No, clearly, or we wouldn’t be asking these questions.

I think, if Louis CK had offered a more sincere apology, had made restitutions with his victims, both privately and (if they wished) publicly, and had intentionally backed out of the public space with an eye toward maybe setting up a fund or a production company for up-and-coming marginalized talents, we might be able to talk a bit about ‘redemption,’ about him having earned the right to at least show his
face in public.

He didn’t do any of that, which is bad enough. What’s worse, though, is that he is exactly the kind of writer and thinker who knows what he needs to do. He has a thorough consciousness of what’s necessary for him to be taken seriously again, and the only reason he’s not doing it is because he’s chosen not to.

That’s kind of a big step, right? But how do I know that? Well, there’s a quote (this edition is all about quotes, I guess?) from his show, Louie:

“When someone tells you that you hurt them, you don’t get to decide that you didn’t.”

That’s it. That’s the entire thought. He’s got it, he knows it, he put it in his show and he made it the center of a dramatic moment.
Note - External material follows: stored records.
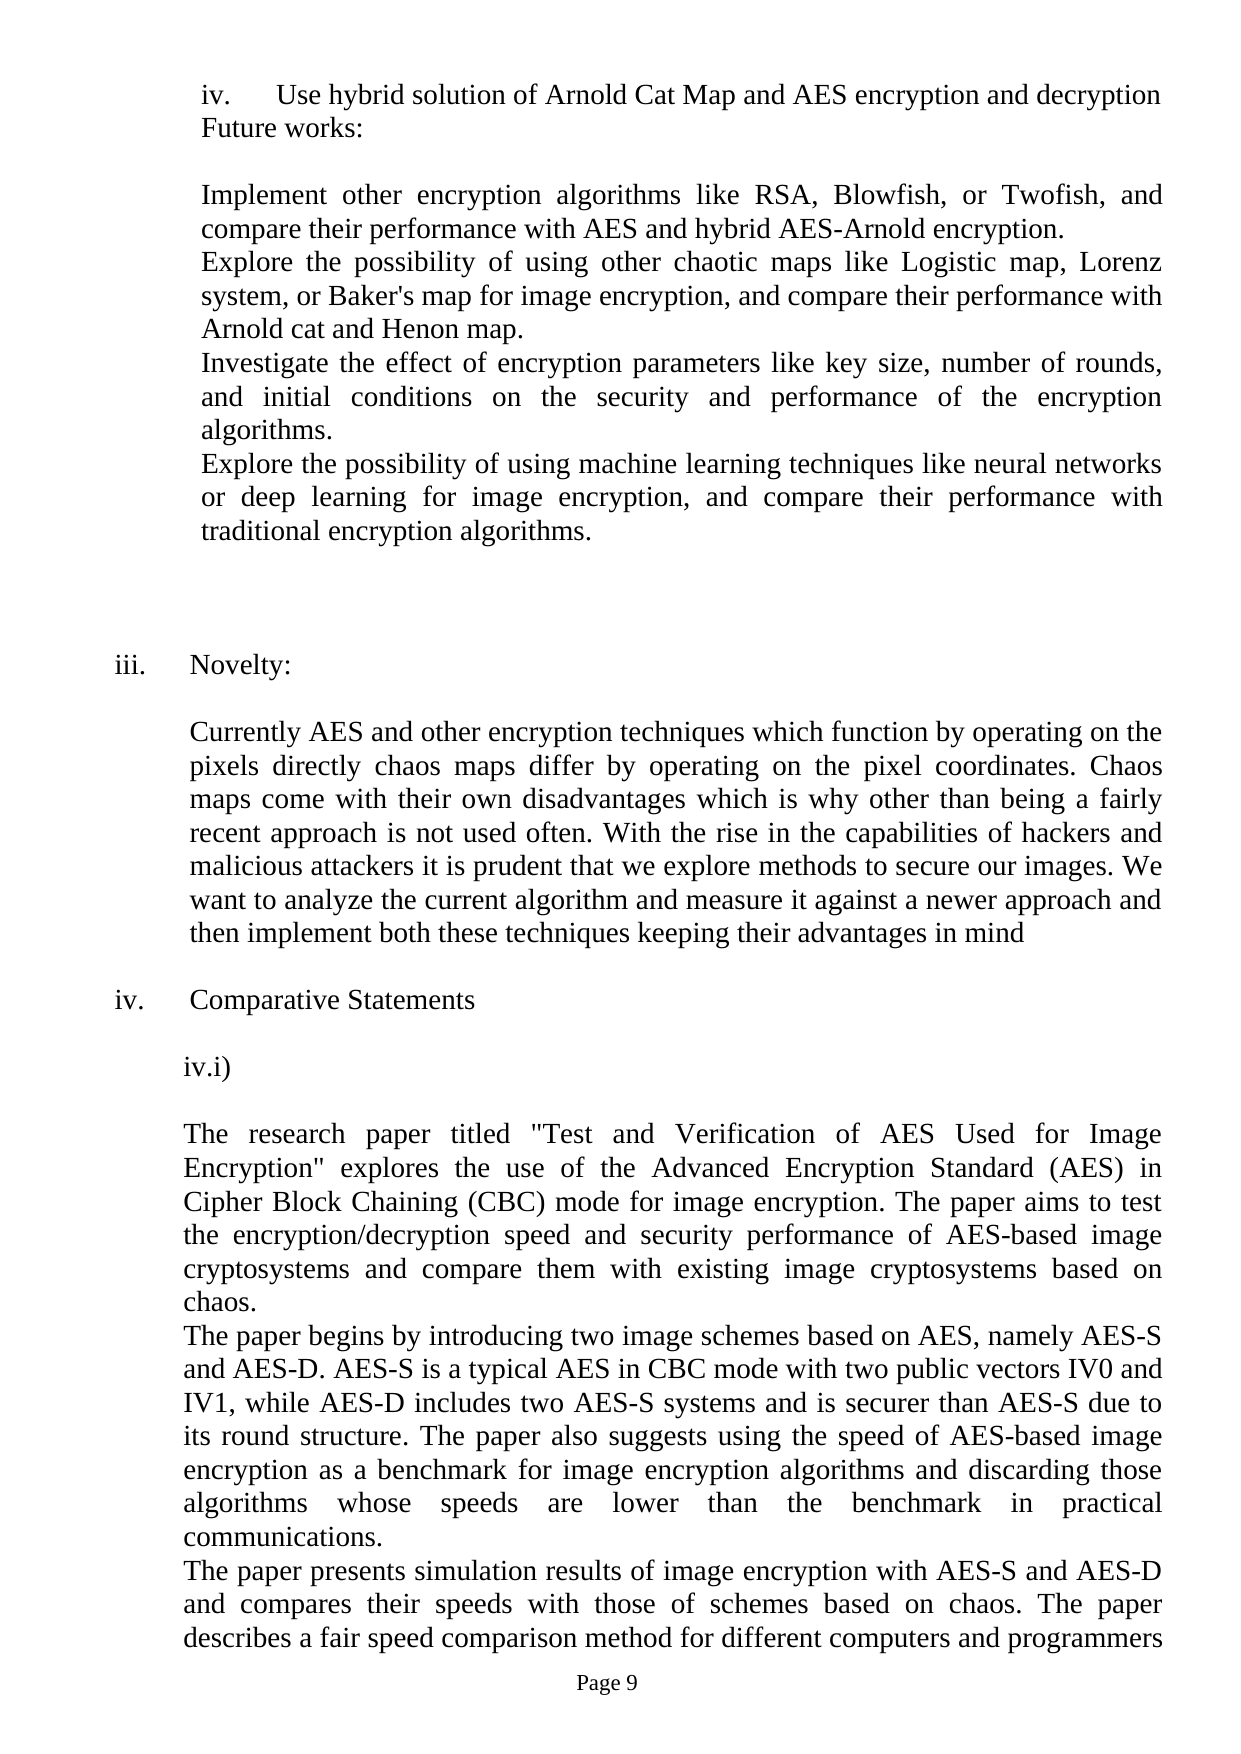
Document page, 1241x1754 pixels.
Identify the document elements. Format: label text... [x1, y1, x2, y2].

text The research paper titled "Test and Verification of AES Used for Image Encryption" explores the use of the Advanced Encryption Standard (AES) in Cipher Block Chaining (CBC) mode for image encryption. The paper aims to test the encryption/decryption speed and security performance of AES-based image cryptosystems and compare them with existing image cryptosystems based on chaos. [183, 1117, 1163, 1318]
list Novelty: [114, 647, 1163, 681]
text Implement other encryption algorithms like RSA, Blowfish, or Twofish, and compare their performance with AES and hybrid AES-Arnold encryption. [201, 177, 1163, 244]
text Explore the possibility of using machine learning techniques like neural networks or deep learning for image encryption, and compare their performance with traditional encryption algorithms. [201, 446, 1163, 546]
text Future works: [201, 110, 1163, 144]
text iv.i) [183, 1049, 1163, 1083]
text Explore the possibility of using other chaotic maps like Logistic map, Lorenz system, or Baker's map for image encryption, and compare their performance with Arnold cat and Henon map. [201, 244, 1163, 345]
list Currently AES and other encryption techniques which function by operating on the pixels directly chaos maps differ by operating on the pixel coordinates. Chaos maps come with their own disadvantages which is why other than being a fairly recent approach is not used often. With the rise in the capabilities of hackers and malicious attackers it is prudent that we explore methods to secure our images. We want to analyze the current algorithm and measure it against a newer approach and then implement both these techniques keeping their advantages in mind [189, 714, 1163, 949]
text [183, 1553, 1163, 1653]
list Use hybrid solution of Arnold Cat Map and AES encryption and decryption [201, 77, 1163, 110]
text The paper begins by introducing two image schemes based on AES, namely AES-S and AES-D. AES-S is a typical AES in CBC mode with two public vectors IV0 and IV1, while AES-D includes two AES-S systems and is securer than AES-S due to its round structure. The paper also suggests using the speed of AES-based image encryption as a benchmark for image encryption algorithms and discarding those algorithms whose speeds are lower than the benchmark in practical communications. [183, 1318, 1163, 1553]
list Comparative Statements [114, 982, 1163, 1016]
text Investigate the effect of encryption parameters like key size, number of rounds, and initial conditions on the security and performance of the encryption algorithms. [201, 345, 1163, 446]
But he’s failing to live his own lesson, and he’s the kind of guy whose self-loathing and internal guilt would beat on the inside of his skull every day with his own words. He can probably snap right back to that episode of the show on command.

It reminds me of my core gripe with Sam Harris, actually. For those who don’t know, Sam Harris used to be one of my favorite writers, in the early “New Atheist” days. I can look back and see, dimly, what was to become of him, but at the time I liked his approach to things. More importantly, he wrote a book called The Moral Landscape, which was extremely formative for me and remains so precisely because of the problem I’m outlining here.

We have this rash of men who contribute thoughts and ideas to the public space, who put a great deal of work into them, who write or produce them in a way that is meant to be understood as, This is true, and we should act like it is true, but then utterly fail to adhere to them. They don’t learn their own lesson.

The Moral Landscape is about how there may be many ways for humankind to flourish and prosper, and that no one particular way is “correct” for all humans so much as that they are all seeking different expressions of a universal ideal. Sam Harris, you may know, has gone on to become something of a cryptofascist, an enabler of white supremacist thinking, an apologist for American imperialism, and is generally making his name by living extremely at odds with the thesis of his own book.

Louis CK is making money doing the exact thing he knows he should not do with his power and notoriety. He is consciously attempting to fight his way back to relevance after hurting others and not repairing the damage he’s done. At this point, redemption probably isn’t even on the table anymore. His best bet is to get up in front of his next audience and burble apologies into the mic until they force him
offstage, followed by donating his riches to shelters for abuse survivors and disappearing from the public eye for good.